Fisch, Pfau & Phönix – Geheimzeichen der ersten Christen

Geheimzeichen der Christen

von Andreas Witt

Wenn eine unbekannte Person dir die linke Hand gibt und dabei den kleinen Finger abspreizt, weißt du, dass dein Gegenüber Pfadinder*in ist. Ebenso kann ein Kleidungsstück, ein Aufkleber oder eine Anstecknadel anderen Pfadis signalisieren: Hey, ich bin Pfadfinder*in! In ähnlicher Weise ist der Fisch­-Aufkleber auf einer Autoheckklappe das Bekenntnis: Ich bin Christ! Doch woher kommt der Fisch als christliches Symbol?

Fisch heißt im Altgriechischen „ΙΧΘΥΣ“ (icthys). Die Deutung und Auflösung dieses Wortes als Akronym (Wortbildung aus Anfangsbuchstaben) für

  • ΙΗΣΟΥΣ (jesous = Jesus)
  • ΧΡIΣΤΟΣ (christos = Christus)
  • ΘΕΟΥ (theou = Gottes)
  • ΥΙΟΣ (yios = Sohn)
  • ΣΩΤΕΡ (soter = Retter/Heiland)

führt uns in die Antike – genauer zu den frühen christlichen Gemeinden in Rom, die von den Aposteln Petrus und Paulus gegründet wurden.

Der Untergrund der ewigen Stadt Rom birgt viele archäologische Geheimnisse aus der Römerzeit: Unheimliche Abwasserkanäle wie die Cloaca Maxima, unterirdische Steinbrüche und geheimnisvolle Nekropolen („Totenstädte“): die Katakomben.

Die Katakomben sind große, unterirdische Friedhöfe. Diese wurden in den relativ weichen Tuffstein hineingegraben – oft in zwei oder drei Etagen untereinander, bis zu 20 Meter tief. Dass hauptsächlich die urchristlichen Gemeinden die Katakomben zur Bestattung nutzten, zeigen eindeutig Symbole wie der Fisch, die Brote, der Anker oder das Christusmonogramm auf den Wandmalereien. Abgesehen von den Bestattungsfeiern trafen sich die urchristlichen Gemeinden vermutlich nicht in den Katakomben. Gottesdienste feierten sie in Privathäusern. Als geheime Verstecke während der grausamen Verfolgung der Christ*innen dienten sie wohl auch nicht: Das Labyrinth verzweigter Stollen dürfte der römischen Stadtverwaltung durchaus bekannt gewesen sein.

□ □ □

◆ Offene Aufgaben ◆
**a)** In welches Gestein wurden die Katakomben laut dem Text über die Geheimzeichen der ersten Christen hineingegraben?
**b)** Entnimm dem Text über die Geheimzeichen der ersten Christen wortgetreu alles von „von Andreas Witt“ bis hinunter zu „als christliches Symbol?“.

□ □ □

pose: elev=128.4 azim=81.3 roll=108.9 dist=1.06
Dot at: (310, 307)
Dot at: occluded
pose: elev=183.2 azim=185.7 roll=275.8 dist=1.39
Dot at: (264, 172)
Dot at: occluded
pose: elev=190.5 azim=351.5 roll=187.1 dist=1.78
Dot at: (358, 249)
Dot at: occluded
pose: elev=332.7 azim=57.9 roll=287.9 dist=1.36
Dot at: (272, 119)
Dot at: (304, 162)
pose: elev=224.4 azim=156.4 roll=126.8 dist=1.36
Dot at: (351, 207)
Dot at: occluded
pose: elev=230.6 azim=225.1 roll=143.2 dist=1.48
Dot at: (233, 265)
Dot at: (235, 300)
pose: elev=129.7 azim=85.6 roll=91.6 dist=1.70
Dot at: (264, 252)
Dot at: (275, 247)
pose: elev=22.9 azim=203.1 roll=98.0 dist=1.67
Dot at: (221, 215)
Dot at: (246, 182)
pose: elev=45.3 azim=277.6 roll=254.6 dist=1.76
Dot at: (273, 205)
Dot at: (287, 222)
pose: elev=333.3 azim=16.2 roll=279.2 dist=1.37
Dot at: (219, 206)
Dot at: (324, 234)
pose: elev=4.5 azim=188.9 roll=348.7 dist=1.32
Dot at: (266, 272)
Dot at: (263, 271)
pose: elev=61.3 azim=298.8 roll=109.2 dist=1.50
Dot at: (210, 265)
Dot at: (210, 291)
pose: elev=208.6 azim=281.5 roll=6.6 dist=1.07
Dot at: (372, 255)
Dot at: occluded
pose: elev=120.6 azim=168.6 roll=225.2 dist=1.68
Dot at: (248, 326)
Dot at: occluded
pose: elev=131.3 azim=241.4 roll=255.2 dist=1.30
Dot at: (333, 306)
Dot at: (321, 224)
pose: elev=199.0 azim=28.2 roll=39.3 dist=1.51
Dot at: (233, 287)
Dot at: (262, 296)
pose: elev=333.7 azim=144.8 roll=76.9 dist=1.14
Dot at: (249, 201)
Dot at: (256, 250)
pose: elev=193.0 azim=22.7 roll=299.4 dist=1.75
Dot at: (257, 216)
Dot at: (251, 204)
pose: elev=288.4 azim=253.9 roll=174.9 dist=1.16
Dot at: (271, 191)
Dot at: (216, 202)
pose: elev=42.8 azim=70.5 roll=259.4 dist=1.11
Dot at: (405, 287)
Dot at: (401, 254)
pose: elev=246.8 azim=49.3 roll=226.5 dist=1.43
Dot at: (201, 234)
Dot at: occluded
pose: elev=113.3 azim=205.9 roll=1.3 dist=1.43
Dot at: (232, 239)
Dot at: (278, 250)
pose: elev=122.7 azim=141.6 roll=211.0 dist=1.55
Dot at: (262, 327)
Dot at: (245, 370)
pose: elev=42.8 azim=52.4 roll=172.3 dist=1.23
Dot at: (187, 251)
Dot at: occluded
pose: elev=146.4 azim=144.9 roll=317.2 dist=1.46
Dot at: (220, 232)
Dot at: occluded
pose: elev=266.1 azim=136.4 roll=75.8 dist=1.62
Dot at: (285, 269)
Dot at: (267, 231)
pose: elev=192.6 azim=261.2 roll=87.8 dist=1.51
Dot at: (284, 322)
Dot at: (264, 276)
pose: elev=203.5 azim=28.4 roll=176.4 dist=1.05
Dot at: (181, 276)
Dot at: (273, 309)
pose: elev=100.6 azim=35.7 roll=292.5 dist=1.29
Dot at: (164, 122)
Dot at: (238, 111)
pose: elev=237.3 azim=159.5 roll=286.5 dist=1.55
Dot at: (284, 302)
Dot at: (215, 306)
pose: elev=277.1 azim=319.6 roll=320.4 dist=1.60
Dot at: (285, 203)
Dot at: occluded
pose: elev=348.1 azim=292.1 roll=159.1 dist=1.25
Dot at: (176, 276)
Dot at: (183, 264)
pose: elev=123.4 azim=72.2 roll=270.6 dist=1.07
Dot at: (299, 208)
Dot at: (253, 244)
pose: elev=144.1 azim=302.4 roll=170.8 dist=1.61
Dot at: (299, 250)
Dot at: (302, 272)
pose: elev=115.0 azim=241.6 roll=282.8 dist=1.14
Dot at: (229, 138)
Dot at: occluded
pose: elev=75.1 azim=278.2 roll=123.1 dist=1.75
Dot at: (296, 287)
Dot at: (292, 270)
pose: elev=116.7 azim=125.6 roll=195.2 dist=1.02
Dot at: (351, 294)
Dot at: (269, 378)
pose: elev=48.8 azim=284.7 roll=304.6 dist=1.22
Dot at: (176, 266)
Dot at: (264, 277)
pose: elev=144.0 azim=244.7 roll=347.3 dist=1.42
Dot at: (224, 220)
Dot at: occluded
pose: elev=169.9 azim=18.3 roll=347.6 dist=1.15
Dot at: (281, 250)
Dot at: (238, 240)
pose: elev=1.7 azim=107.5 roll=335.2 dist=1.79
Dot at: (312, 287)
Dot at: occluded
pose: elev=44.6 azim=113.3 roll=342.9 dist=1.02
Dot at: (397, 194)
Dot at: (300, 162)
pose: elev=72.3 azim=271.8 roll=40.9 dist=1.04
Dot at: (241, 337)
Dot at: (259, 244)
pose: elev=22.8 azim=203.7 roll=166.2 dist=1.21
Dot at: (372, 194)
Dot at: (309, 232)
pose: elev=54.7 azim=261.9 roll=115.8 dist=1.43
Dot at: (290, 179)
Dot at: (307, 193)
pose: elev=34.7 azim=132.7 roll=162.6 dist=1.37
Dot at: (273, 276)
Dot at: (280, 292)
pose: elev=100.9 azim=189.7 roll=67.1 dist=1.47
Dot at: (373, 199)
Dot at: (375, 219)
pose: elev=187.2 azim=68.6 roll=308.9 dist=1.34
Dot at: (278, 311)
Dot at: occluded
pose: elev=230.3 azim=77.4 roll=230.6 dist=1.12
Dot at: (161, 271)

□ □ □

◆ Endgültige Antworten ◆
**a)** In den relativ weichen Tuffstein.

**b)**
von Andreas Witt

Wenn eine unbekannte Person dir die linke Hand gibt und dabei den kleinen Finger abspreizt, weißt du, dass dein Gegenüber Pfadinder*in ist. Ebenso kann ein Kleidungsstück, ein Aufkleber oder eine Anstecknadel anderen Pfadis signalisieren: Hey, ich bin Pfadfinder*in! In ähnlicher Weise ist der Fisch­-Aufkleber auf einer Autoheckklappe das Bekenntnis: Ich bin Christ! Doch woher kommt der Fisch als christliches Symbol?